Senate Bill S933A recognizes the reality that antitrust plaintiffs usually rely on expensive experts and seeks to incentivize potential plaintiffs to bring meritorious claims by telling them they can expect to be compensated for expert fees upon prevailing.  The Supreme Court sidestepped this issue in American Express Co. v. Italian Colors Restaurant, where it sided with Amex concerning its motion to compel individual arbitration, despite the opinion of the antitrust plaintiffs’ economist that “the cost of an expert analysis necessary to prove the antitrust claims would be at least several hundred thousand dollars, and might exceed $1 million, while the maximum recovery for an individual plaintiff would be . . . $38,549 when trebled.”  570 U.S. 228, 231 (2013) (internal quotation omitted).  As Justice Kagan wrote in her vivid dissent, the Court’s “nutshell” response was: “Too darn bad.”  Id. at 240 (Kagan, J., dissenting).  Senate Bill S933A’s award of expert fees to prevailing private litigants recognizes this reality and helps encourage the filing of antitrust cases in New York.  It is also consistent with two legislative findings underpinning the bill: a “great concern for the growing accumulation of power in the hands of large corporations”; and “anti-competitive practices harm great numbers of citizens . . . .”  Senate Bill S933A § 2.

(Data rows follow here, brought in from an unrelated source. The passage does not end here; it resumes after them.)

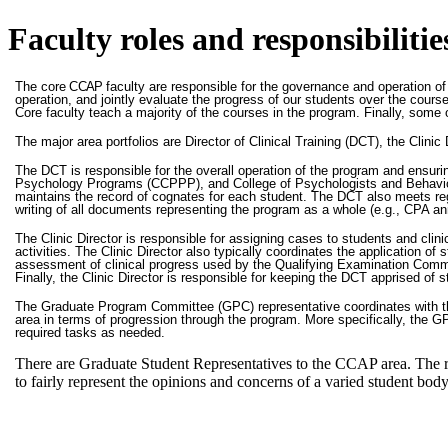
Faculty roles and responsibilit
The core
CCAP
faculty are responsible for the governance and operation of
operation, and jointly evaluate the progress of our students over the cou
Core faculty teach a majority of the courses in the program. Finally, some 
The major area portfolios are Director of Clinical Training (DCT), the Cli
The DCT is responsible for the overall operation of the program and ensur
Psychology Programs (CCPPP), and College of Psychologists and Behaviour 
maintains the record of cognates for each student. The DCT also meets regu
writing of all documents representing the program as a whole (e.g., CPA ann
The Clinic Director is responsible for assigning cases to students and cli
activities. The Clinic Director also typically coordinates the application of
assessment of clinical progress used by the Qualifying Examination Commi
Finally, the Clinic Director is responsible for keeping the DCT apprised of st
The Graduate Program Committee (GPC) representative coordinates with th
area in terms of progression through the program. More specifically, the 
required tasks as needed.
There are Graduate Student Representatives to the CCAP area. The r
to fairly represent the opinions and concerns of a varied student body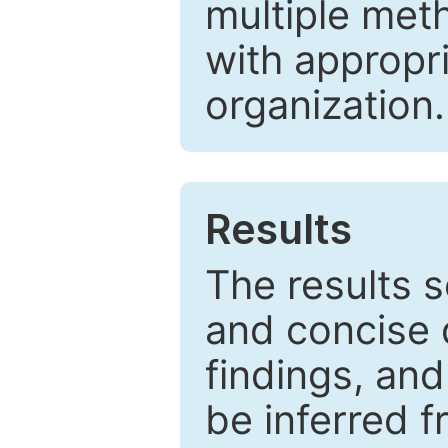
multiple met
with appropr
organization.
Results
The results 
and concise 
findings, and
be inferred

But there’s another interesting twist worth watching.  The clear thrust of the provision awarding expert fees—and Senate Bill S933A in its entirety—is to encourage more vigorous enforcement of New York antitrust laws, including through the encouragement of meritorious antitrust actions.  However, there is a slight ambiguity in the bill’s language.

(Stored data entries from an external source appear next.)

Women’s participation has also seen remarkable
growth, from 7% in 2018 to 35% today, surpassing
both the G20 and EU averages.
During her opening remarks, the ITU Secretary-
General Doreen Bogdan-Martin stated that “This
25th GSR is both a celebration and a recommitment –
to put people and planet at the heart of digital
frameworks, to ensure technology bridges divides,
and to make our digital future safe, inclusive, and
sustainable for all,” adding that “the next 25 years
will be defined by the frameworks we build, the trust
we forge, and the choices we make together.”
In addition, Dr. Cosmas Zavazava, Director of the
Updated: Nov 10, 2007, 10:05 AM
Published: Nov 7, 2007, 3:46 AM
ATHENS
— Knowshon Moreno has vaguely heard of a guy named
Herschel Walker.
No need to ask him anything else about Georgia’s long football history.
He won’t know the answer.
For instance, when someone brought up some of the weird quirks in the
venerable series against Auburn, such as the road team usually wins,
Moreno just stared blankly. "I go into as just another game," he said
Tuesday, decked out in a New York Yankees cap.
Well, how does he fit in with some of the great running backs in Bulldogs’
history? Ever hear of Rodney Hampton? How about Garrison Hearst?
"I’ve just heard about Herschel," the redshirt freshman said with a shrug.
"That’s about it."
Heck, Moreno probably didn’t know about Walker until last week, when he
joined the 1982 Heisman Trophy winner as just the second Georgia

Whereas the Donnelly Act currently awards “any person who shall sustain damages by reason of any violation of this section . . . [treble damages] as well as costs not exceeding ten thousand dollars, and reasonable attorneys’ fees,” N.Y. Gen. Bus. Law § 340(5) (emphasis added), Senate Bill S933A’s new section does not explicitly limit awards of expert fees to plaintiffs, or those that sustained damages by reason of anticompetitive conduct.  Instead, the section provides for the recovery of expert fees “if . . . private litigants prevail” “[i]n any action alleging a violation of a provision of this article . . . .” Senate Bill S933A § 342-d (emphasis added).  If the bill as written becomes law, a prevailing defendant in a Donnelly Act case may try to argue that it should recover expert fees.  This strained reading is not the aim of the section or the bill, but such a result could chill plaintiffs from suing under the Donnelly Act.  A framework awarding expert fees to prevailing private litigants that “sustain damages by reason of any violation [of a provision] of this [article]” (as well as the NYAG) would not only more closely mirror language in the existing Donnelly Act, but it would also further the bill’s fundamental purpose of encouraging more antitrust actions in New York.

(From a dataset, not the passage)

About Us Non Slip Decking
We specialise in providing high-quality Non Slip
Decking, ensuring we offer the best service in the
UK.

If Senate Bill S933A becomes law, New York will be at the forefront of antitrust enforcement in the United States.  The new “abuse of dominance” standard would cover a wide range of anticompetitive conduct beyond what is covered by the current Donnelly Act or even the federal antitrust laws.  The new premerger notification requirements would strengthen the NYAG’s merger enforcement efforts.  And if the bill becomes law, antitrust plaintiffs, particularly small-and medium-sized businesses, with Donnelly Act claims—the scope of which would expand significantly under the new law—should consider whether, and to what extent, they may recover fees of economists and other experts pursuant to proposed § 342-d.